On Background Checks and Closing the so-called “Loophole”
Much has happened since I last added to the pixels of opinion. Mostly, work is so busy now that it’s hard for me to keep up like I used to, and while I have wanted to chime in, by the time I get thoughts on a topic together, it’s usually old news.
The gun control debate rages on, however. Much ado about so-called “assault weapons” and “extended magazines,” which I think will not lead to any major changes any time soon. At least not outside certain Liberal strongholds such as New York and California. I also believe the new NY law will likely be stripped of many of the draconian provisions if not outright overturned by the courts.
The biggest issue, though, that has the anti-gun crowd bloviating the loudest is what is (erroneously) referred to as the “Gun Show Loophole,” which allows weapons to be bought and sold without criminal background checks. And Oh! My! Forty Percent of guns sold are without background checks!
Well, sort of. You see, if there is a private owner who wishes, for whatever reason, to sell a firearm, he or she can legally do so. And there is no requirement to go through the background check of the buyer. That being said, however, there are penalties for a seller to knowingly transfer a firearm of any kind to a “restricted” person, such as a convicted felon.
However, if one attends one of those eeevil gun shows, you will find many of the dealers in attendance are in fact licensed dealers. That means if you purchase a weapon from one of them, they are still required to perform the instant background check prior to the sale.
In a way, it’s sort of like automobiles. A person, for whatever reason, may decide to sell a car. That person is certainly free to do so for whatever price they can negotiate with a buyer. All that can be done without a license, or dealer’s registration. The exception would be if one did that more than a set number of times within a year; most jurisdictions set a limit to prevent non-dealers from avoiding the taxes and such that come from a dealer’s license.
So what they want to do is make it a requirement that every sale, or transfer from one person to another, is accompanied by a Criminal Background Check. While this might sound reasonable to some, think about the implications involved. Sure, it would perhaps prevent an unsuspecting seller who maybe decided they wanted to sell a gun and get something new from selling it to someone who really shouldn’t have it, but I really doubt that number would be all that high; most criminals already purchase guns off the record, or just plain steal them, and this would not change that one bit.

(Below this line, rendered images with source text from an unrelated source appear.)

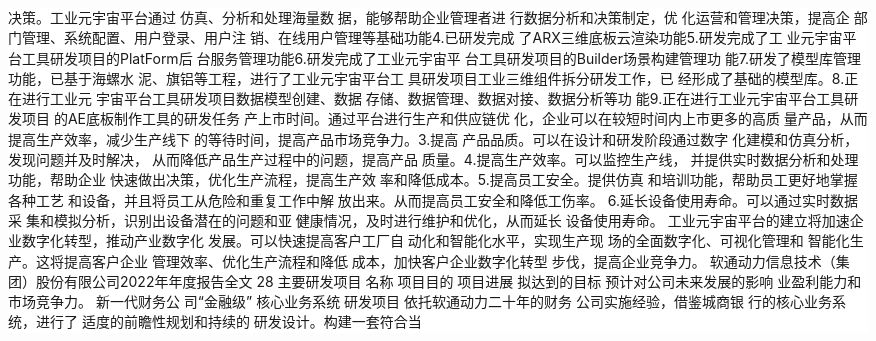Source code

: 决策。工业元宇宙平台通过
仿真、分析和处理海量数
据，能够帮助企业管理者进
行数据分析和决策制定，优
化运营和管理决策，提高企
部门管理、系统配置、用户登录、用户注
销、在线用户管理等基础功能4.已研发完成
了ARX三维底板云渲染功能5.研发完成了工
业元宇宙平台工具研发项目的PlatForm后
台服务管理功能6.研发完成了工业元宇宙平
台工具研发项目的Builder场景构建管理功
能7.研发了模型库管理功能，已基于海螺水
泥、旗铝等工程，进行了工业元宇宙平台工
具研发项目工业三维组件拆分研发工作，已
经形成了基础的模型库。8.正在进行工业元
宇宙平台工具研发项目数据模型创建、数据
存储、数据管理、数据对接、数据分析等功
能9.正在进行工业元宇宙平台工具研发项目
的AE底板制作工具的研发任务
产上市时间。通过平台进行生产和供应链优
化，企业可以在较短时间内上市更多的高质
量产品，从而提高生产效率，减少生产线下
的等待时间，提高产品市场竞争力。3.提高
产品品质。可以在设计和研发阶段通过数字
化建模和仿真分析，发现问题并及时解决，
从而降低产品生产过程中的问题，提高产品
质量。4.提高生产效率。可以监控生产线，
并提供实时数据分析和处理功能，帮助企业
快速做出决策，优化生产流程，提高生产效
率和降低成本。5.提高员工安全。提供仿真
和培训功能，帮助员工更好地掌握各种工艺
和设备，并且将员工从危险和重复工作中解
放出来。从而提高员工安全和降低工伤率。
6.延长设备使用寿命。可以通过实时数据采
集和模拟分析，识别出设备潜在的问题和亚
健康情况，及时进行维护和优化，从而延长
设备使用寿命。
工业元宇宙平台的建立将加速企
业数字化转型，推动产业数字化
发展。可以快速提高客户工厂自
动化和智能化水平，实现生产现
场的全面数字化、可视化管理和
智能化生产。这将提高客户企业
管理效率、优化生产流程和降低
成本，加快客户企业数字化转型
步伐，提高企业竞争力。
软通动力信息技术（集团）股份有限公司2022年年度报告全文
28
主要研发项目
名称
项目目的
项目进展
拟达到的目标
预计对公司未来发展的影响
业盈利能力和市场竞争力。
新一代财务公
司“金融级”
核心业务系统
研发项目
依托软通动力二十年的财务
公司实施经验，借鉴城商银
行的核心业务系统，进行了
适度的前瞻性规划和持续的
研发设计。构建一套符合当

What it would affect, however, is a lot of tradition, especially in the Midwest. A father couldn’t buy a .22 for his son’s 16th birthday without going to the gun store, and filing paperwork to be called in to make sure his son isn’t a criminal. Or a grandfather passing down a shotgun that has been in the family for five generations.
Simply put, installing a so-called “universal” background check would either cause a hassle for those following the rules, or make a lot more people ignore more laws. Nothing would be accomplished.
So, if there might a room for a “reasonable” compromise, how about a Purchase Permit. Or a separate ID card showing lawful firearms ownership. Probably will have a lot of detractors, but hear me out.
I think a person could voluntarily be issued a card, with photo, stating they are legally allowed to purchase firearms. It would be good for, say, a year, or so. There is also the standard magnetic strip on the back, which a dealer would swipe a special reader at the time of sale, and it instantly connects to the FBI database. Within seconds, it comes back with “Approved” or “Disapproved,” and everyone goes about their business. This would also streamline the normal process, which currently involves filling out about 5 pages of questions, and the dealer physically picking up the phone and relaying your answers to the person on the other end, who then states the approved/disapproved in return.
But what if someone gets a card, and then kills someone? Well, that database can be updated pretty quickly with either a temporary denial (perhaps pending further investigation or outcome of a legal proceeding) or a permanent one (after lawful conviction, for example).
And while I’m not in favor of requiring private sales to be checked on, if a person sells a gun to someone they don’t know, they can most likely be reasonably certain that the person they are selling to is probably OK if they can produce that card. This protects the seller, as well, from inadvertently arming a criminal, which was never their intention in the first place.
This may not be perfect. Gun Control asshats will scream it doesn’t go far enough, although to them anything less than the outright banning, confiscation, and destruction of every privately owned firearm doesn’t go far enough. Second Amendment supporters like myself will be hesitant, worrying about further restrictions on a cherished freedom, and the potential of a “database” of gun owners being kept by the Federal Government.
More than likely, not much if anything will happen. But I thought I might get a word in showing what might be a reasonable compromise.